(Text provided):
WSL + Vscode one-stop to build Hadoop pseudo-distributed + Spark environment

Wsl + Vscode one-stop to build Hadoop + Spark environment

If you want to build an environment such as Linux, Hadoop, Spark, etc., the common practice now is to install a virtual machine on VM, Virtualbox and other software
This article introduces how to build a relevant environment on the windows subsystem (Windows Subsystem for Linux) and use vscode to develop Spark programs.

Wsl environment preparation

For detailed wsl installation documentation, please see
Type ubuntu in PowerShell to enter the wsl environment
Noticed that Windows File Explorer has added a little penguin

Build a Hadoop pseudo-distributed environment

Resource preparation

Modify /opt directory permissions:
sudo chown -R yourname /opt # Replace the following user name xuxin with the user name.

(Data records):
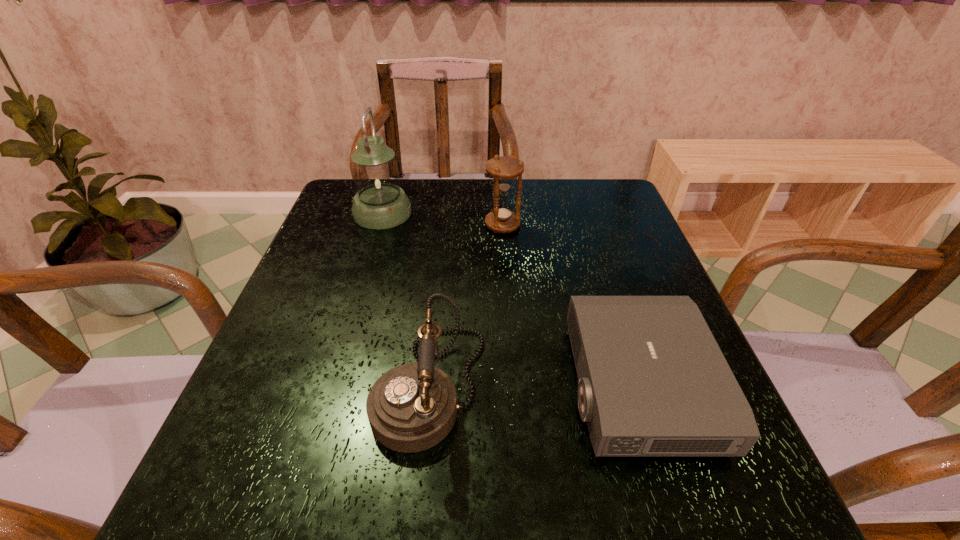
At what (x,y) coordinates should I click in order to perform the action: click on vacant region at the near edge of the desktop. Please return your answer as a coordinate pair (x, y). Looking at the image, I should click on (565, 488).

In the image, there is a desktop. Identify the location of free space at the left edge. The height and width of the screenshot is (540, 960). (335, 389).

In the image, there is a desktop. At what (x,y) coordinates should I click in order to perform the action: click on free space at the right edge. Please return your answer as a coordinate pair (x, y). The width and height of the screenshot is (960, 540). Looking at the image, I should click on (667, 458).

The height and width of the screenshot is (540, 960). In the image, there is a desktop. In order to click on vacant space at the far left corner in this screenshot , I will do `click(348, 205)`.

The height and width of the screenshot is (540, 960). I want to click on vacant position at the far right corner of the desktop, so click(x=610, y=185).

The width and height of the screenshot is (960, 540). In the image, there is a desktop. In order to click on free space at the near right corner in this screenshot , I will do `click(692, 487)`.

Image resolution: width=960 pixels, height=540 pixels. Find the location of `free space between the leftmost object and the telephone`. free space between the leftmost object and the telephone is located at coordinates (406, 300).

Locate an element on the screen. vacant space that's between the telephone and the projector is located at coordinates (534, 386).

Identify the location of free space that is in between the shortest object and the telephone. This screenshot has width=960, height=540. (534, 386).

At what (x,y) coordinates should I click in order to perform the action: click on empty location between the tallest object and the telephone. Please return your answer as a coordinate pair (x, y). Looking at the image, I should click on (406, 300).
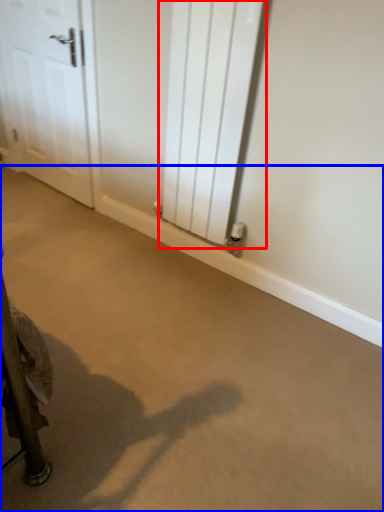
Question: Which object is closer to the camera taking this photo, radiator (highlighted by a red box) or concrete (highlighted by a blue box)?

Choices:
 (A) radiator
 (B) concrete

Answer: (B)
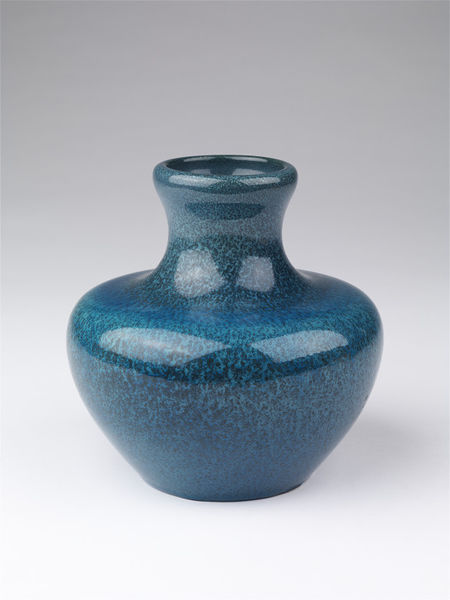
Locate an element on the screen. table is located at coordinates (51, 477).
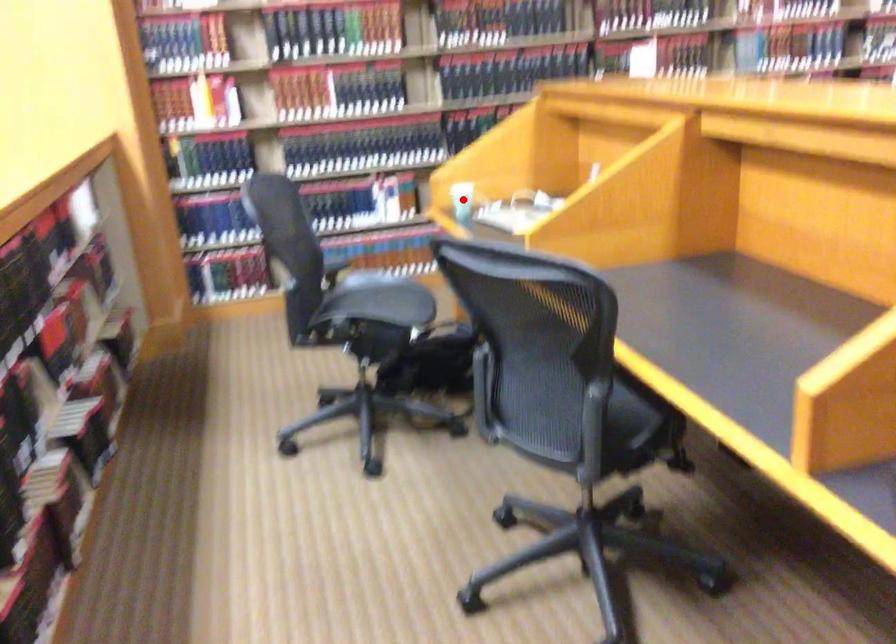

(What this exercise asks):
1) Reproduce the records from the line containing "Question: Which object" through the end of the records, leaving out the pictures.
2) Pick up the guide on setting up Hadoop and Spark under WSL with VS Code from where it stops.
The guide and the records have nothing to do with each other.

(Answers to the problems):
1)
Question: Which object is closer to the camera taking this photo, radiator (highlighted by a red box) or concrete (highlighted by a blue box)?

Choices:
 (A) radiator
 (B) concrete

Answer: (B)
Locate an element on the screen. table is located at coordinates (51, 477).

2)
Create two new folders module and software in the /opt directory
Prepare jdk-1.8 and hadoop-3.2.3 in the /opt/software directory
jdk:< Java Downloads | Oracle>
hadoop:
Copy and paste the downloaded file directly into the /opt/software directory
unzip files

tar -zxvf /opt/software/jdk-8u212-linux-x64.tar.gz -C /opt/module/
tar -zxvf /opt/software/hadoop-3.2.3.tar.gz -C /opt/module/

Configure ssh service

Installssh server
sudo apt install openssh-server
Configure password-free login

cd ~/.ssh/ # If there is no such directory, execute ssh localhost first
ssh-keygen -t rsa # If a prompt appears, just press Enter
cat ./id_rsa.pub >> ./authorized_keys

Configure Java environment

Modify .bashrc file
vim ~/.bashrc
Add the following

export JAVA_HOME=/opt/module/jdk1.8.0_212
export JRE_HOME=${JAVA_HOME}/jre
export CLASSPATH=.:${JAVA_HOME}/lib:${JRE_HOME}/lib
export PATH=${JAVA_HOME}/bin:$PATH

Make the configuration file effective
source ~/.bashrc
The following content appears to indicate that the Java environment has been set up.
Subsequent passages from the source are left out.